Above the rail I saw the head and body of Mary Phillips, who was screaming through the trumpet. I stood and gazed in petrified amazement.
I could not hear what Mary Phillips said. Perhaps my senses were benumbed. Perhaps the wind was carrying away her words. That it was blowing from me toward her soon became too evident. The steamer was receding from the Sparhawk. The instant I became aware of this my powers of perception and reasoning returned to me with a burning flash.
Bertha was going away from me–she was almost gone.
Snatching my trumpet, I leaned over the rail and shouted with all my might: “Did you hear me say I loved her? Did you tell her?”
Mary Phillips had put down her trumpet, but now she raised it again to her mouth, and I could see that she was going to make a great effort. The distance between us had increased considerably since I came on deck, and she had to speak against the wind.
With all the concentrated intensity which high-strung nerves could give to a man who is trying to hear the one thing to him worth hearing in the world, I listened. Had a wild beast fixed his claws and teeth into me at the moment I would not have withdrawn my attention.

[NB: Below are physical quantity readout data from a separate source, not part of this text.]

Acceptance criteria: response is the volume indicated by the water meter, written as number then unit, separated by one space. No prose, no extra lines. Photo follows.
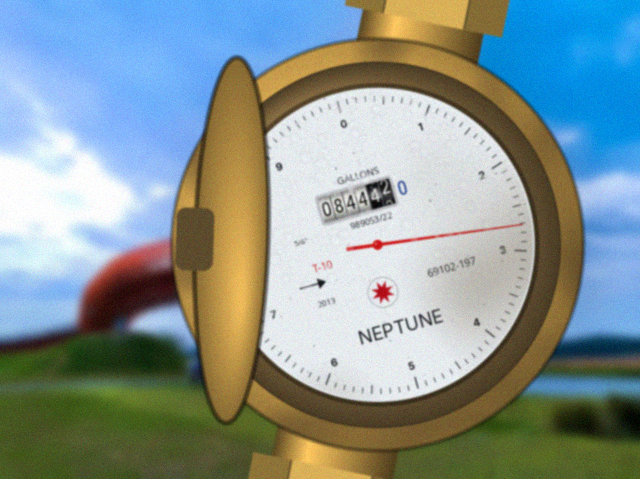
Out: 844422.7 gal
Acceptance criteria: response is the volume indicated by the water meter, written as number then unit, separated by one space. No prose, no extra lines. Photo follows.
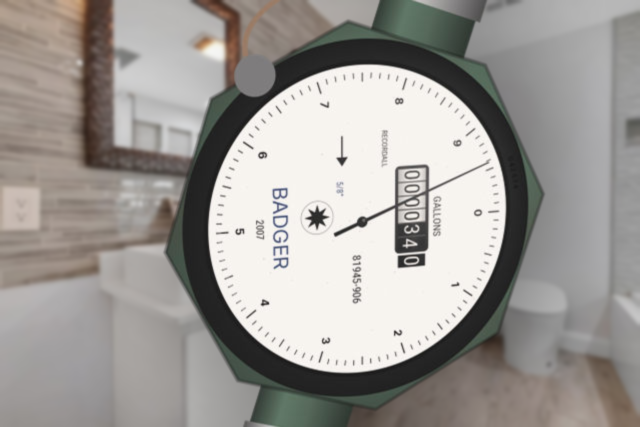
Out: 339.4 gal
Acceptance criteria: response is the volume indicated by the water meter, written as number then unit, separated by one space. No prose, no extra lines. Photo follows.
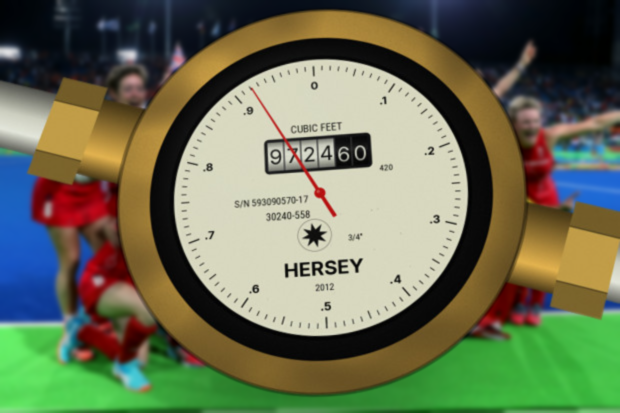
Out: 972459.92 ft³
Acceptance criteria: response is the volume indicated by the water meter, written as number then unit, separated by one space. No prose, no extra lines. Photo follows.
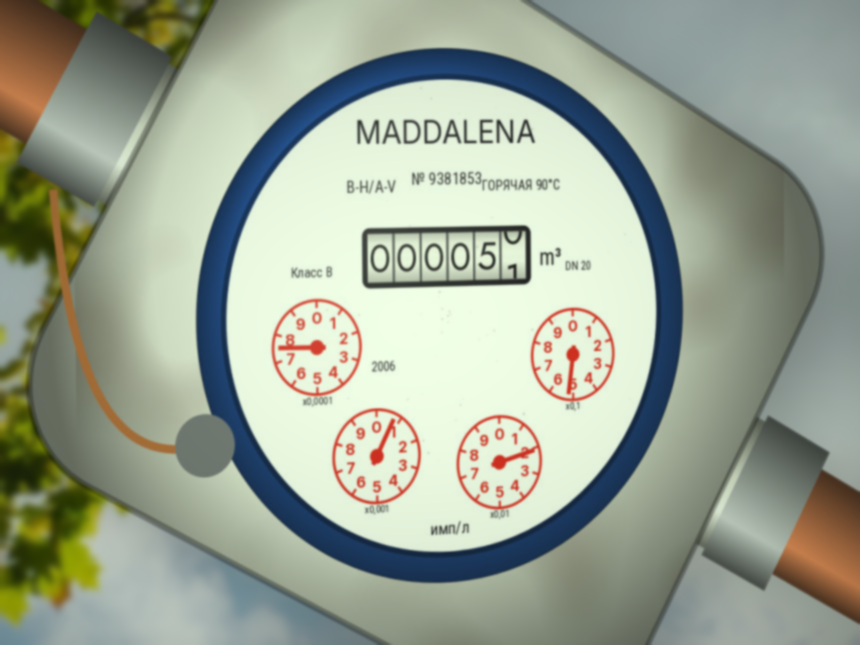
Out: 50.5207 m³
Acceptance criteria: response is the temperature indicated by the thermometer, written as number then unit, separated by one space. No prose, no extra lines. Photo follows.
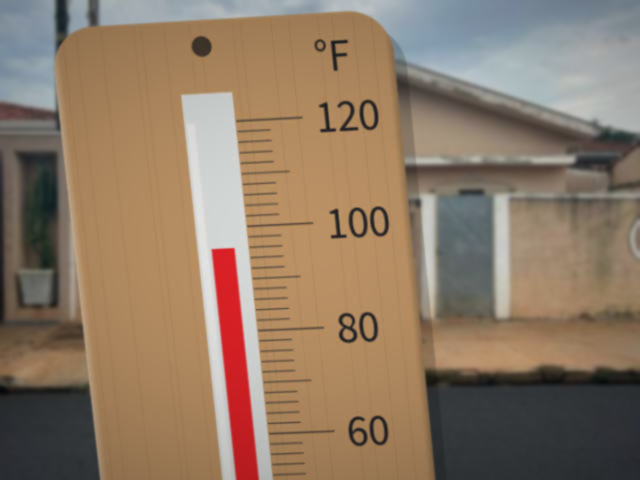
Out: 96 °F
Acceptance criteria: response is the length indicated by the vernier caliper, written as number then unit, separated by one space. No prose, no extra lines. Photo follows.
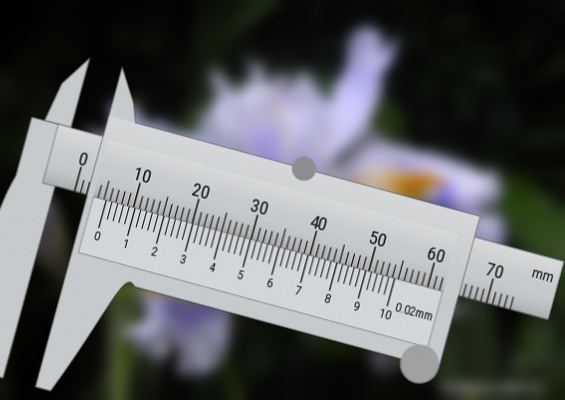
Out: 5.4 mm
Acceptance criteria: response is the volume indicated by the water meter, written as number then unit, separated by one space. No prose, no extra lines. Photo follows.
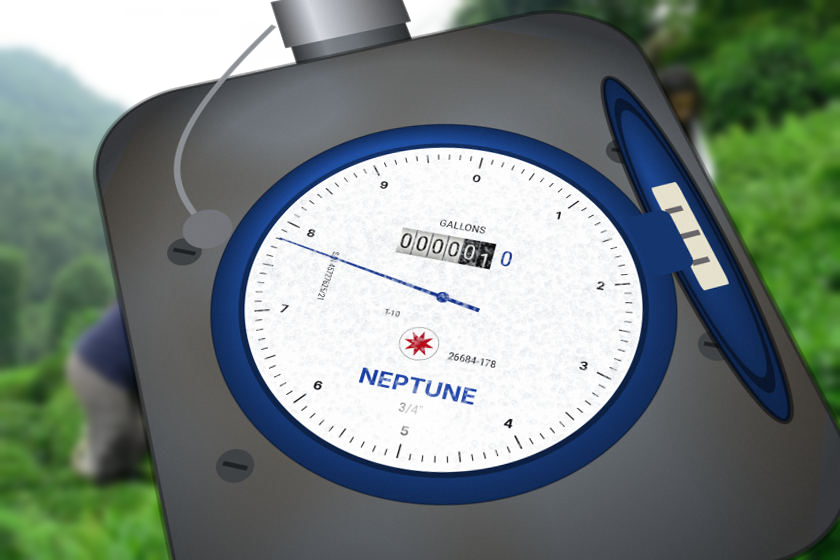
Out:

I heard the voice of Mary Phillips, faint, far away. I heard the words, “Yes, but–” and the rest was lost. She must have known from my aspect that her message did not reach me, for she tried again and again to make herself heard.
The wind continued to blow, and the steamer continued to float and float and float away. A wind had come up in the night. It had blown Bertha near me; perhaps it had blown her very near me. She had not known it, and I had not known it. Mary Phillips had not known it until it was too late, and now that wind had blown her past me and was blowing her away. For a time there was a flutter of a handkerchief, but only one handkerchief, and then La Fidelite, with Bertha on board, was blown away until she disappeared, and I never saw her again.
All night I sat upon the deck of the Sparhawk, thinking, wondering, and conjecturing. I was in a strange state of mind. I did not wonder or conjecture whether Bertha’s vessel would come back to me again; I did not think of what I should do if it did come back. I did not think of what I should do if it never came back. All night I thought, wondered, and conjectured what Mary Phillips had meant by the word “but.”
It was plain to me what “yes” had meant. My message had been heard, and I knew Mary Phillips well enough to feel positively sure that having received such a message under such circumstances she had given it to Bertha. Therefore I had positive proof that Bertha knew that I loved her. But what did the “but” mean?
It seemed to me that there were a thousand things that this word might mean. It might mean that she was already engaged to be married. It might mean that she had vowed never to marry. It might mean that she disapproved of such words at such a time. I cannot repeat the tenth of the meanings which I thought I might attach to this word. But the worst thing that it could purport, the most terrible signification of all, recurred to me over and over again. It might mean that Bertha could not return my affection. She knew that I loved her, but she could not love me.
In the morning I ate something and then lay down upon the deck to sleep. It was well that I should do this, I thought, because if Bertha came near me again in the daytime Mary Phillips would hail me if I were not awake. All night long I would watch, and, as there was a moon, I would see Bertha’s vessel if it came again.